The only thing I can add are my prayers and best wishes for you and your family at this time of fear and grief.

Please come here when possible. Rant, rave whatever it takes to help you through this! We are here for you.

Take care,

Lucy

Barbara53's picture
Barbara53
Posts: 659
Joined: Aug 2009

You can rant here anytime and hopefully it will help a little. Faye is right -- even if your mother says not to, arrange your life to be there as much as possible. My mother wasn't a basket case like yours the week before my father died, but she was used up and badly needed relief. Just go, and vow to keep your voice low. You don't have to engage fully in your mother's craziness, but man I feel her rage. He's leaving her, how dare he! She's an inferno inside, which is all the more reason for more rational family members to hang around. Maybe if you and your brother take turns being there, just one on one, your mother will settle down sooner.

I highly recommend screaming in a parked car in a vacant parking lot.

AnnaLeigh's picture
AnnaLeigh
Posts: 177
Joined: Jan 2010

We understand !!!!!! We understand this is extremely hard on everyone. Hard for you, your father, your mother and the entire family.

Hospice also has bereavement counselors and it is never too early to start the process. Grieving does not just begin after our loved ones pass and the funeral is over. Grieving can begin at any time. So much of what you describe falls in this category.

Hospice also has chaplains and social workers who are very skilled at knowing the right way to talk to families and bring everyone together so your father can spend his last days in peace surrounded by a loving family.

What greater gift could you give him than that?

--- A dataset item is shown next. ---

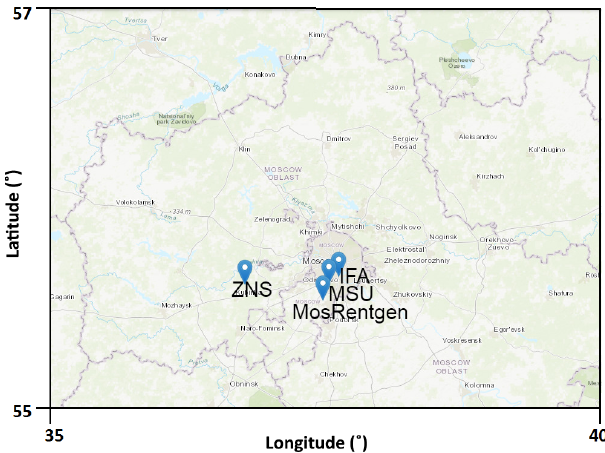
Figure 1. Location of microbarographs in the Moscow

Love and hope for all concerned.

LeeandShirley's picture
LeeandShirley
Posts: 122
Joined: Apr 2011

Remember what your dad said to your mom when she didn't want the furniture moved? He said she always got her way for 32 years. Your dad was the reason she always got her way and she knows it. She's going to lose the "Prince Charming" of her life. She probably feels like no one else will ever treat her with such indulgence, (and love). I can relate to that, too. I'm going to lose my "Prince Charming", too. She doesn't want this change, and his impending death has just become too much to bear. She's momentarily trying to keep status quo or even go back to a time when she didn't have to "give" anything up to this disease. Of course she's having a meltdown. Try your best not to melt down with her. Try not to take her rants, her hurtful words and her irrational behavior to heart. I know you want to take her pain away. Don't. She needs to feel it and so do you. Whatever the outcome of the tensions, your dad needs peace. Even if that means staying away for a day. And do take the advice to get hospice's help to talk it through.
All my sympathies at your dad's illness and family's pain. Be strong!

mom_of_2
Posts: 30
Joined: Nov 2010

Thank you for your thoughts and comments. The hospice nurse was there today and told my mom she thinks the family should be there now as much as possible, her opinion is he only has a few days left. My sister in law is spending the night there and then I will go there in the morning as soon as I get the kids off to school. I just pray that he passes peacefully, it's so hard seeing him like this. Thank you again for all of your kind words, they are greatly appreciated.

Chrissy

ms.sunshine
Posts: 710
Joined: Mar 2010

So sorry to hear about your dad going thru all that. Has your mom always been this way or is her behavior out of character? So sad he is at the end of his life, and she is yelling about the furniture, he certainly doesn't need that.

coping in CA
Posts: 20
Joined: May 2011

Thank you for sharing your story. Please remember to take care of you. Deep breaths (and car screaming :>) are great tools. Sending thoughts of peace.

Shari

yv1214's picture
yv1214
Posts: 72
Joined: Feb 2011

I am going through something similar but not quite. Since I know you are frustrated and angry I am sending positive vibes your way.